Registi di noi stessi
Dopo un lungo e fortunato percorso festivaliero iniziato al Monaco Film Festival 2024, laddove si è aggiudicato il premio per la miglior regia, proseguito poi in altre importantissime kermesse alle varie latitudini tra cui quelle di Toronto, Stoccolma e Tallinn, per Sad Jokes di Fabian Stumm si è presentata l’opportunità di tornare su uno schermo italiano dopo una prima volta lo scorso aprile in occasione del 40° Lovers Film Festival di Torino. Il secondo lungometraggio del regista tedesco, che lo ha anche scritto e interpretato, è stato presentato nuovamente nel Bel Paese, stavolta in quel di Milano nell’ambito della 39esima edizione del MiX – Festival Internazionale di Cinema LGBTQ+ e Cultura Queer.
Ed è nella manifestazione meneghina che abbiamo avuto la possibilità di vederlo in concorso e apprezzarne la delicatezza e l’ironia con le quali l’autore ha saputo mettere in scena la complessità dei legami affettivi e delle fragilità umane. Come nell’esordio Bones and Names, anche in Sad Jokes si rivede lo stesso stile personale privo di retorica e orpelli capace di fondere commedia, dramma e momenti surreali, offrendo allo spettatore un’esperienza filmica che alterna leggerezza, tenerezza e durezza per restituire tutta l’ambiguità, le sfumature e la bellezza delle relazioni contemporanee. Per farlo ci porta nelle vite di Joseph e Sonya, amici intimi, che crescono insieme il piccolo Pino. Lui è un regista in crisi creativa, ancora bloccato dal dolore per la fine della relazione con l’ex compagno Marc; lei è sopraffatta da una depressione che la allontana sempre più dalla vita. Quando Sonya decide di ricoverarsi in una clinica per cercare sollievo, Joseph si ritrova solo a gestire la quotidianità, diviso tra le responsabilità genitoriali, le nuove possibilità amorose e le proprie ambizioni artistiche.
Letta la sinossi viene automatico pensare a un’opera profondamente autobiografica e in parte lo è. Alcuni degli ingredienti del plot e nella costruzione del personaggio di Joseph, a cominciare dal mestiere comune di regista, sono stati attinti proprio dal vissuto di Stumm (la casa dove vive il protagonista è la vera abitazione del regista), che decidendo di ritagliare per sé il ruolo del protagonista ha fatto in modo che il racconto e la figura che lo anima risultassero ancora più personali e autentici.

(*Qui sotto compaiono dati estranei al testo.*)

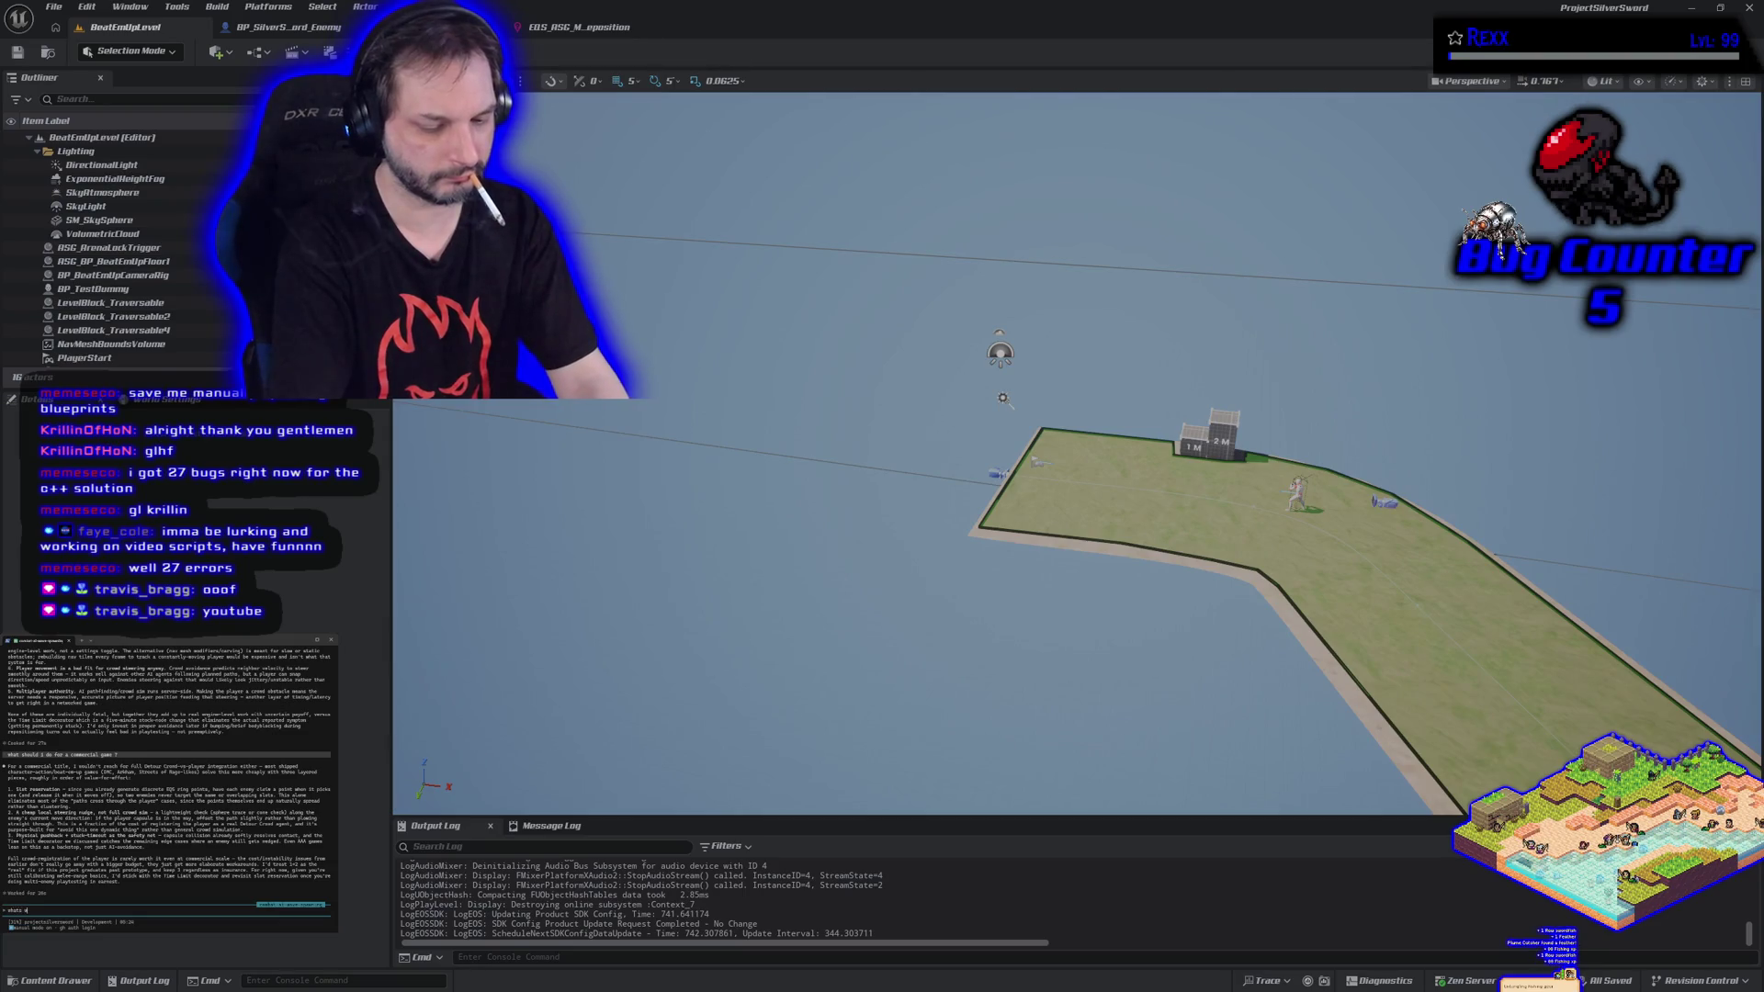
text(rong with doing all 3 )
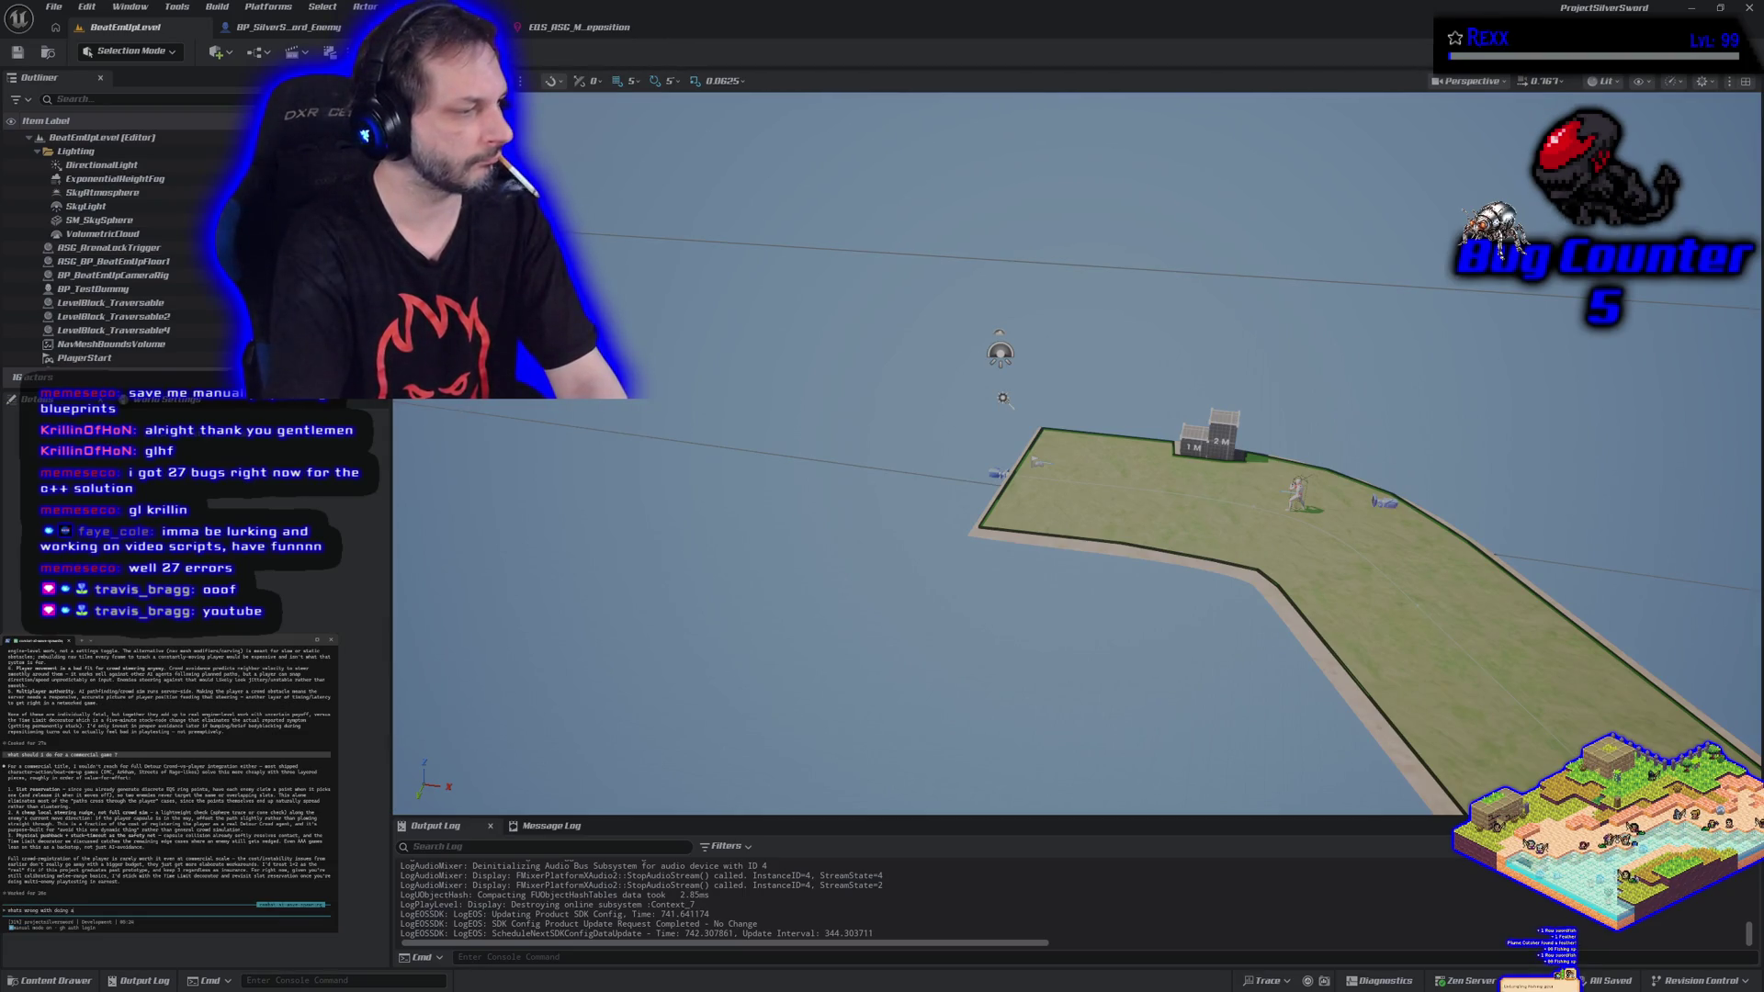
text(now and just)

Ed è questo il merito di un film che con grandissima semplicità e zero escamotage riesce a sfuggire dalla retorica del dramma sentimentale e familiare, andando in profondità per fare risuonare corde plurime. Si sorride e ci si commuove senza forzature, ma con una fisiologica naturalezza e onestà intellettuale. Ad averne di più in tal senso di pellicole come Sad Jokes, in grado di trovare il giusto equilibrio tra introspezione e leggerezza per trasferire sullo schermo una riflessione tragicomica sulla realtà. Stumm alterna i registri e nello switch continuo di tonalità sale e scende di intensità di scena in scena. La regia pulita e lineare, rigorosa e viene da dire contemplativa, si mette al completo servizio dei personaggi, lasciando spazio alle dinamiche, ai tormenti, alle vulnerabilità e soprattutto alle loro emozioni. Questo “magma” traspare perfettamente dalle performance attoriali, tra le quali segnaliamo quelle dello stesso Stumm e della bravissima Haley Louise Jones, che nei panni di Sonya colpisce al cuore ogniqualvolta entra in scena (vedere la scena iniziale ambientata in cucina).